Some time ago, when I was given the opportunity of teaching philosophy, I asked my students to tell me what the did the day before the class, and then two days before, and we kept going until we found a day where nobody in the room remembered what we did on that day. We have reached the end of our collective, continuous memory.

That exercise helped to demonstrate the connection between memory and personal identity. It is obvious that each of us can say we are who we are because we remember our life (or at least parts of our lives). Yet, sooner or later, we will find a “gap” in our memories. If we take it seriously, we could even doubt about our own identity.

And now there is a new element which can create even more doubts about who we truly are, or we think we are. According to a study published last January in Cell (a specialized magazine focusing on experimental biology), our long-term memories are formed thanks to a virus that infected the brain of our ancestors hundreds of million of years ago.

And that virus, or its successors, act now as a platform for our neurons to communicate with each other and, therefore, to create our memories. (For technical details and explanations, please see the above-mentioned publication.)

So, it can be said that everything I remember about my past and also about my expectations about the future is the result of the HIV retrovirus infecting a mammal 400 million years ago. Thanks to that infection, we have now the Arc protein, which is the based for the neurochemical operations of our brains.

I can say, then, that I am not who I think I am. I am just the result of an old virus infection an extinct animal. According to the researchers, without that infection, our brain wouldn’t have the “plasticity” needed to create long-term memories.

In other words, the Arc proteins, needed to have memories, are similar to those retroviruses that infected our ancestors. In the same way that viruses spread their genetic material from cell to cell, Arc proteins encapsulate their ARN and transfer it from neuron to neuron, thus creating memories.

I feel now it’s not me remembering “my” past. After all, “I” don’t even now that a certain infection “created” the proteins now playing games with “my” neurons. Perhaps “I” don’t now it because there is no real “I” to know it.

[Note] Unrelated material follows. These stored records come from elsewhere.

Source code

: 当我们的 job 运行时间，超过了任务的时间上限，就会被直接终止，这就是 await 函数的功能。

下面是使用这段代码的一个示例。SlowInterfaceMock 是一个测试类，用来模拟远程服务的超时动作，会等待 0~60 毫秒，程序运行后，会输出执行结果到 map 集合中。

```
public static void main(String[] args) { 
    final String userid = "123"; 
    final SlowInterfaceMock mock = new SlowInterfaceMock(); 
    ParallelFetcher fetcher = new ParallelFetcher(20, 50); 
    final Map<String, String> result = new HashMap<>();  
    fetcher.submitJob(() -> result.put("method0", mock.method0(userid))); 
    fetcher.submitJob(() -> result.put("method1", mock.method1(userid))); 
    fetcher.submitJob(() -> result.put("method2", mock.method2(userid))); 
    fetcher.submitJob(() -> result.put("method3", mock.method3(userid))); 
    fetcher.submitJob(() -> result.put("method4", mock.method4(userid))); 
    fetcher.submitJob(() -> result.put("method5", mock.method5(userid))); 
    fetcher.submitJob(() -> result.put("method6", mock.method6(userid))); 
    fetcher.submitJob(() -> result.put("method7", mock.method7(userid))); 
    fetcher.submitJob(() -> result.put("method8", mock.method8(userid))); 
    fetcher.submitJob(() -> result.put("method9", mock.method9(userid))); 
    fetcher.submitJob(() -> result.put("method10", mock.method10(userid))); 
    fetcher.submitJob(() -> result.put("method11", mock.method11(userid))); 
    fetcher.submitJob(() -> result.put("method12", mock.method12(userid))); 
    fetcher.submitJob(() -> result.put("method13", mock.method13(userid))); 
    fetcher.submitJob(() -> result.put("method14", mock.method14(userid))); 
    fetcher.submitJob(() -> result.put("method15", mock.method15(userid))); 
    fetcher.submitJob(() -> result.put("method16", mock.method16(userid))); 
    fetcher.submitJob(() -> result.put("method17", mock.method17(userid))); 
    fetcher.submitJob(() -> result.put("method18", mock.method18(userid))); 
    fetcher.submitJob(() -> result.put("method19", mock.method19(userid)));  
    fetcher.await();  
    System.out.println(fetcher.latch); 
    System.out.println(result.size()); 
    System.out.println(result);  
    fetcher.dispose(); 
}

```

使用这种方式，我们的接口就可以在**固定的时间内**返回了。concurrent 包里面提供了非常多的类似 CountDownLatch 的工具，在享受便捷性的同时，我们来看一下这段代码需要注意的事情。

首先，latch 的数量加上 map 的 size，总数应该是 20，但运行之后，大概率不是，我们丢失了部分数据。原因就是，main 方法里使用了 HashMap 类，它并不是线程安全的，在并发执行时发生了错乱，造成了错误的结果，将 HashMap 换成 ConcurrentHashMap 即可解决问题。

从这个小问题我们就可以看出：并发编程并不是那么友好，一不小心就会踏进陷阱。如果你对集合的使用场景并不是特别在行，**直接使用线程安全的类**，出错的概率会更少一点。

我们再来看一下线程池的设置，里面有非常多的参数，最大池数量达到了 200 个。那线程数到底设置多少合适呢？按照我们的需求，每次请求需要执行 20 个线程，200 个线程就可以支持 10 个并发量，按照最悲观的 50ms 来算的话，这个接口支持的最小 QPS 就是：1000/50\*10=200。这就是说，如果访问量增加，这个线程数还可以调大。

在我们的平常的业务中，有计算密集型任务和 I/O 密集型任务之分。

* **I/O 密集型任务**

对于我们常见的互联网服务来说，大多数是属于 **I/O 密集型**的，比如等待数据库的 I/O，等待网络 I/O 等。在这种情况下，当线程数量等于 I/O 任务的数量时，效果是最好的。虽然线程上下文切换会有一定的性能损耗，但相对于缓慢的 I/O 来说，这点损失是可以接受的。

Should I be upset to this new strike against my own sense of being human? Perhaps I should feel relieved. If fact, it doesn’t matter if I am upset or relieved because there are perhaps many more “viruses” infecting my brain and playing games with my mind.

Is there any reason why I should know that a brain infection that happened hundreds of millions of years ago is still affecting me? Perhaps we should realize how much we still don’t know about what it truly means to be human.